*What you have to do*:
Reproduce the data below verbatim, beginning at the line containing "Что такое филенчатые д" and continuing through the final line of the data. Omit the pictures from your answer.

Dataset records

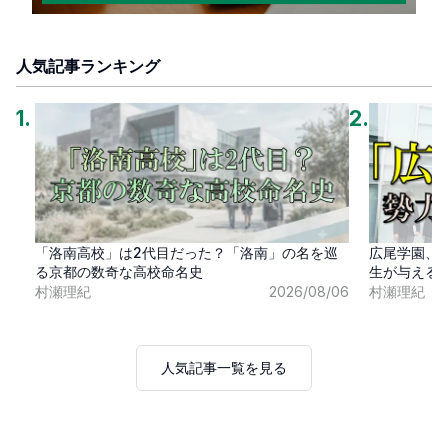
人気記事ランキング
1
.
2
.
「洛南高校」は2代目だった？「洛南」の名を巡
広尾学園、
る京都の数奇な高校命名史
生が与える
村瀬理紀
2026/08/06
村瀬理紀
人気記事一覧を見る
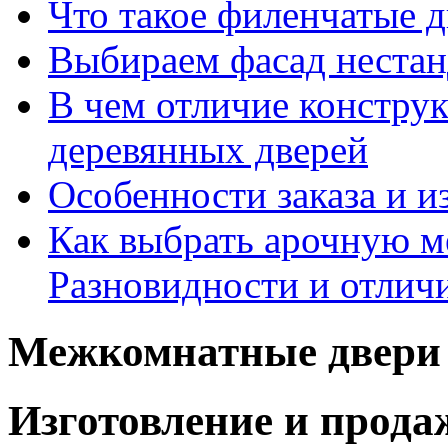
Что такое филенчатые д
Выбираем фасад неста
В чем отличие констру
деревянных дверей
Особенности заказа и и
Как выбрать арочную 
Разновидности и отлич
Межкомнатные двери 
Изготовление и прод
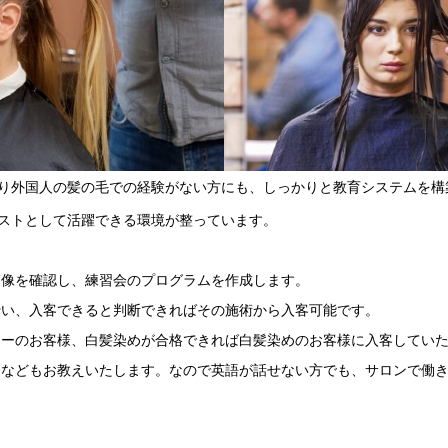
り外国人の髪の毛での経験がない方にも、しっかりと教育システムを構
ストとして活躍できる環境が整っています。
師像を確認し、練習会のプログラムを作成します。
行い、入客できると判断できればその施術から入客可能です。
ローのお客様、白髪染めが合格できれば白髪染めのお客様に入客してい
ンなどもお教えいたします。なので英語が話せない方でも、サロンで働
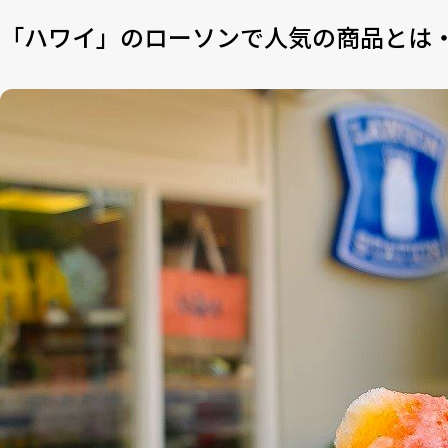
「ハワイ」のローソンで人気の商品とは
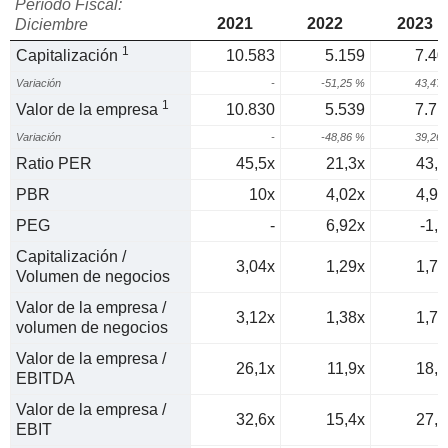
Período Fiscal:
2021
2022
2023
Diciembre
1
Capitalización
10.583
5.159
7.40
Variación
-
-51,25 %
43,47
1
Valor de la empresa
10.830
5.539
7.71
Variación
-
-48,86 %
39,26
Ratio PER
45,5x
21,3x
43,2
PBR
10x
4,02x
4,98
PEG
-
6,92x
-1,5
Capitalización /
3,04x
1,29x
1,72
Volumen de negocios
Valor de la empresa /
3,12x
1,38x
1,79
volumen de negocios
Valor de la empresa /
26,1x
11,9x
18,8
EBITDA
Valor de la empresa /
32,6x
15,4x
27,3
EBIT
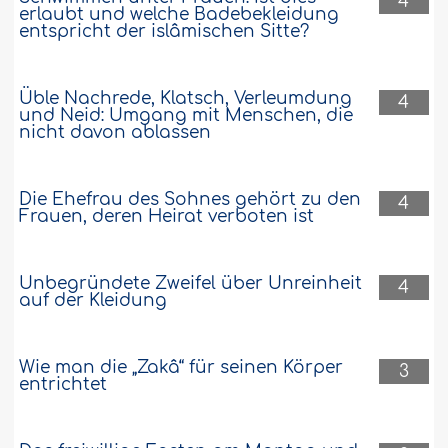
4
erlaubt und welche Badebekleidung
entspricht der islâmischen Sitte?
Üble Nachrede, Klatsch, Verleumdung
4
und Neid: Umgang mit Menschen, die
nicht davon ablassen
Die Ehefrau des Sohnes gehört zu den
4
Frauen, deren Heirat verboten ist
Unbegründete Zweifel über Unreinheit
4
auf der Kleidung
Wie man die „Zakâ“ für seinen Körper
3
entrichtet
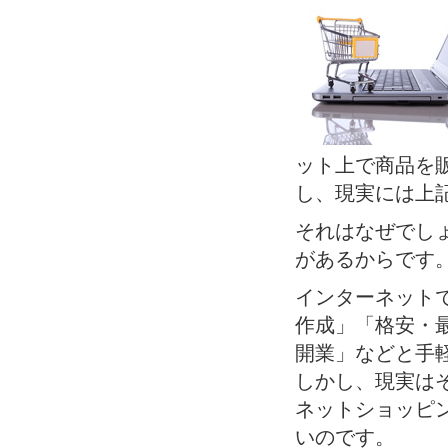
ット上で商品を
し、現実には上
それはなぜでし
があるからです
インターネット
作成」「格安・
開業」などと手
しかし、現実は
ネットショッピ
いのです。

*Expected answer*:
Что такое филенчатые д
Выбираем фасад неста
В чем отличие констру
деревянных дверей
Особенности заказа и и
Как выбрать арочную 
Разновидности и отлич
Межкомнатные двери 
Изготовление и прод
り外国人の髪の毛での経験がない方にも、しっかりと教育システムを構
ストとして活躍できる環境が整っています。
師像を確認し、練習会のプログラムを作成します。
行い、入客できると判断できればその施術から入客可能です。
ローのお客様、白髪染めが合格できれば白髪染めのお客様に入客してい
ンなどもお教えいたします。なので英語が話せない方でも、サロンで働
「ハワイ」のローソンで人気の商品とは
Período Fiscal:
2021
2022
2023
Diciembre
1
Capitalización
10.583
5.159
7.40
Variación
-
-51,25 %
43,47
1
Valor de la empresa
10.830
5.539
7.71
Variación
-
-48,86 %
39,26
Ratio PER
45,5x
21,3x
43,2
PBR
10x
4,02x
4,98
PEG
-
6,92x
-1,5
Capitalización /
3,04x
1,29x
1,72
Volumen de negocios
Valor de la empresa /
3,12x
1,38x
1,79
volumen de negocios
Valor de la empresa /
26,1x
11,9x
18,8
EBITDA
Valor de la empresa /
32,6x
15,4x
27,3
EBIT
4
erlaubt und welche Badebekleidung
entspricht der islâmischen Sitte?
Üble Nachrede, Klatsch, Verleumdung
4
und Neid: Umgang mit Menschen, die
nicht davon ablassen
Die Ehefrau des Sohnes gehört zu den
4
Frauen, deren Heirat verboten ist
Unbegründete Zweifel über Unreinheit
4
auf der Kleidung
Wie man die „Zakâ“ für seinen Körper
3
entrichtet
ット上で商品を
し、現実には上
それはなぜでし
があるからです
インターネット
作成」「格安・
開業」などと手
しかし、現実は
ネットショッピ
いのです。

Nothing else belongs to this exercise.